С запиской мне повезло больше. По утверждению Александры Осиповны Смирновой, такая записка, запечатанная перстнем-талисманом, действительно существовала. Смирнова говорила отцу, что секундантом Пушкина должен был быть её брат, Клементий Осипович Россет. Но накануне дуэли Пушкин заехал к нему и, не застав дома, оставил записку на французском языке: «Дело отложено, я вас предупрежу». Однако дуэль все-таки состоялась…[2]

По мнению Жуковского, на которого ссылалась Смирнова, Пушкин специально хотел ввести в заблуждение Россета, опасаясь, что тот может рассказать о готовящемся ему, Жуковскому, или Вяземскому, а они, конечно, предпримут всё возможное, чтобы помешать дуэли.
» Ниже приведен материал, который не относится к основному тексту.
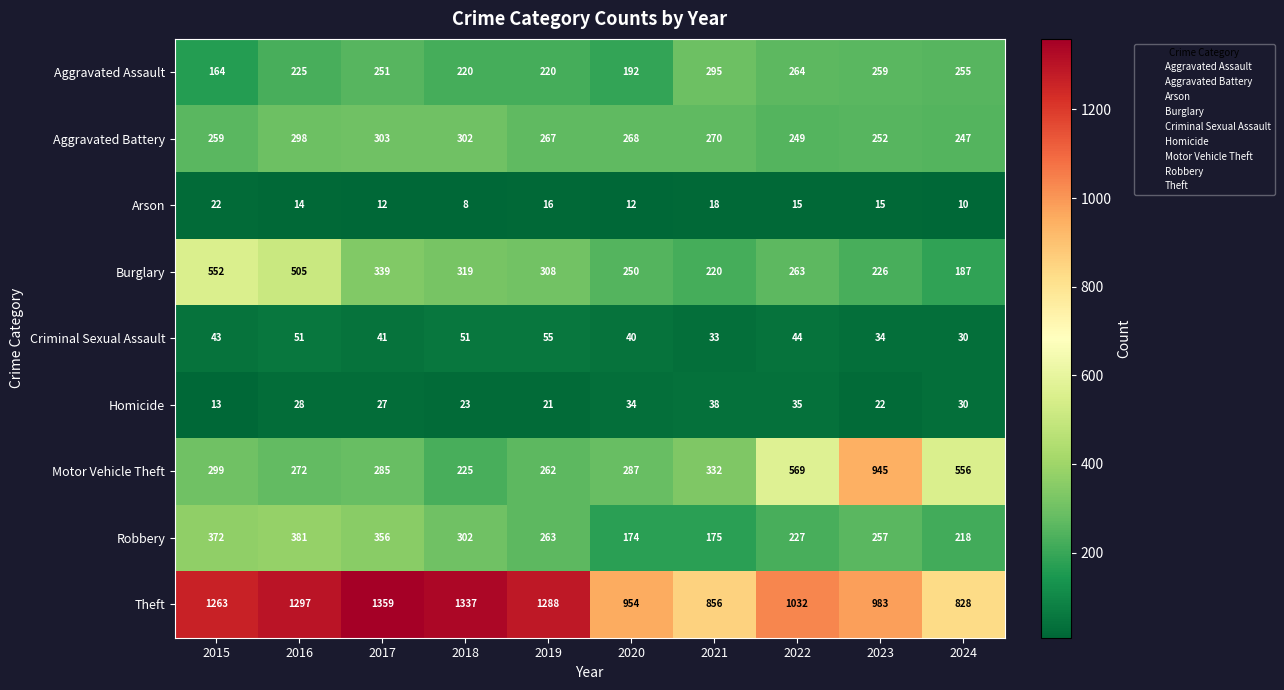

Which label corresponds to the largest value in the chart?

2017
Опасения поэта были обоснованными. Россет, по словам той же Смирновой, сразу же показал полученную им записку Вяземскому, а Вяземский — Карамзиной, Виельгорскому и Жуковскому. Кем-то из них записка и была утеряна.

Таким образом, документ, который мне оставил человек в кожанке, являлся серьёзным доказательством подлинности перстня. Очень серьезным, если… К этому «если» сводилось всё: действительно записка написана рукой Пушкина или это фальсификация?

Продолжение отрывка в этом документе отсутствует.